— ASSIGNMENT —
Your response should consist of the entries below, written out exactly.
:::::
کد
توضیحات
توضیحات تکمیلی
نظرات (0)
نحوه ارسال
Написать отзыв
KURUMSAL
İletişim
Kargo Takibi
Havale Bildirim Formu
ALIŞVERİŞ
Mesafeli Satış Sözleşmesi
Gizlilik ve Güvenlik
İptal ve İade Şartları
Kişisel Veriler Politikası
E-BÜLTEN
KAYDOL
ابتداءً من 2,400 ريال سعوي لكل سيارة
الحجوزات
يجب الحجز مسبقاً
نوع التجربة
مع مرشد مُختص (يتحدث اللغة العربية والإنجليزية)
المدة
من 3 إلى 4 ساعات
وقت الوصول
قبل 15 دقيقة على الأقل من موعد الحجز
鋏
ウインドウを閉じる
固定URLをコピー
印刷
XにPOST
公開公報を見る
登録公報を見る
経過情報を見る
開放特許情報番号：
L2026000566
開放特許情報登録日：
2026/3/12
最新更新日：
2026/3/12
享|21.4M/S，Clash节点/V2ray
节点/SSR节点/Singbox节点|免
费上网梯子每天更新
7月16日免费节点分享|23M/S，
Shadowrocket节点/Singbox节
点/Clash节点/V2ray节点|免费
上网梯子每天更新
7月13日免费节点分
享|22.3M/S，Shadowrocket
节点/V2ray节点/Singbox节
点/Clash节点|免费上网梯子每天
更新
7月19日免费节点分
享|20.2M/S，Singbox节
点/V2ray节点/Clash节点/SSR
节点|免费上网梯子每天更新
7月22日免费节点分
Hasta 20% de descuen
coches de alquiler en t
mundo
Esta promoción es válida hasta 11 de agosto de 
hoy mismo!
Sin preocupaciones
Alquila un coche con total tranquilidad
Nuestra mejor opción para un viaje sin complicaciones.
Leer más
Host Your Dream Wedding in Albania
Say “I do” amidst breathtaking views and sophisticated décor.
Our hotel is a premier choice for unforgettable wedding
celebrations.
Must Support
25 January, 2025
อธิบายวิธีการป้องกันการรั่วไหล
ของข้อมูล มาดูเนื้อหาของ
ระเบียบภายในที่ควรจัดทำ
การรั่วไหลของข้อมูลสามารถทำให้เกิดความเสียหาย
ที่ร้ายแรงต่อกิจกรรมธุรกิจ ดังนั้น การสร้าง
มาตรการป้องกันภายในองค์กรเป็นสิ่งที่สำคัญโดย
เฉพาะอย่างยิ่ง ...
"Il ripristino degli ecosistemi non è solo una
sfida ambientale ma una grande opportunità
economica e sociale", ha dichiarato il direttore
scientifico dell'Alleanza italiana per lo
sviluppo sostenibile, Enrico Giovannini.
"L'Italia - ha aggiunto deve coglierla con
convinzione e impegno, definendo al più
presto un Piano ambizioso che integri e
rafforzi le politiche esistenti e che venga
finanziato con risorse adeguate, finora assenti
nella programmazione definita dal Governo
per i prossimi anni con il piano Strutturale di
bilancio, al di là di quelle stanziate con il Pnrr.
:::::
— EXERCISE ANSWER —
کد
توضیحات
توضیحات تکمیلی
نظرات (0)
نحوه ارسال
Написать отзыв
KURUMSAL
İletişim
Kargo Takibi
Havale Bildirim Formu
ALIŞVERİŞ
Mesafeli Satış Sözleşmesi
Gizlilik ve Güvenlik
İptal ve İade Şartları
Kişisel Veriler Politikası
E-BÜLTEN
KAYDOL
ابتداءً من 2,400 ريال سعوي لكل سيارة
الحجوزات
يجب الحجز مسبقاً
نوع التجربة
مع مرشد مُختص (يتحدث اللغة العربية والإنجليزية)
المدة
من 3 إلى 4 ساعات
وقت الوصول
قبل 15 دقيقة على الأقل من موعد الحجز
鋏
ウインドウを閉じる
固定URLをコピー
印刷
XにPOST
公開公報を見る
登録公報を見る
経過情報を見る
開放特許情報番号：
L2026000566
開放特許情報登録日：
2026/3/12
最新更新日：
2026/3/12
享|21.4M/S，Clash节点/V2ray
节点/SSR节点/Singbox节点|免
费上网梯子每天更新
7月16日免费节点分享|23M/S，
Shadowrocket节点/Singbox节
点/Clash节点/V2ray节点|免费
上网梯子每天更新
7月13日免费节点分
享|22.3M/S，Shadowrocket
节点/V2ray节点/Singbox节
点/Clash节点|免费上网梯子每天
更新
7月19日免费节点分
享|20.2M/S，Singbox节
点/V2ray节点/Clash节点/SSR
节点|免费上网梯子每天更新
7月22日免费节点分
Hasta 20% de descuen
coches de alquiler en t
mundo
Esta promoción es válida hasta 11 de agosto de 
hoy mismo!
Sin preocupaciones
Alquila un coche con total tranquilidad
Nuestra mejor opción para un viaje sin complicaciones.
Leer más
Host Your Dream Wedding in Albania
Say “I do” amidst breathtaking views and sophisticated décor.
Our hotel is a premier choice for unforgettable wedding
celebrations.
Must Support
25 January, 2025
อธิบายวิธีการป้องกันการรั่วไหล
ของข้อมูล มาดูเนื้อหาของ
ระเบียบภายในที่ควรจัดทำ
การรั่วไหลของข้อมูลสามารถทำให้เกิดความเสียหาย
ที่ร้ายแรงต่อกิจกรรมธุรกิจ ดังนั้น การสร้าง
มาตรการป้องกันภายในองค์กรเป็นสิ่งที่สำคัญโดย
เฉพาะอย่างยิ่ง ...
"Il ripristino degli ecosistemi non è solo una
sfida ambientale ma una grande opportunità
economica e sociale", ha dichiarato il direttore
scientifico dell'Alleanza italiana per lo
sviluppo sostenibile, Enrico Giovannini.
"L'Italia - ha aggiunto deve coglierla con
convinzione e impegno, definendo al più
presto un Piano ambizioso che integri e
rafforzi le politiche esistenti e che venga
finanziato con risorse adeguate, finora assenti
nella programmazione definita dal Governo
per i prossimi anni con il piano Strutturale di
bilancio, al di là di quelle stanziate con il Pnrr.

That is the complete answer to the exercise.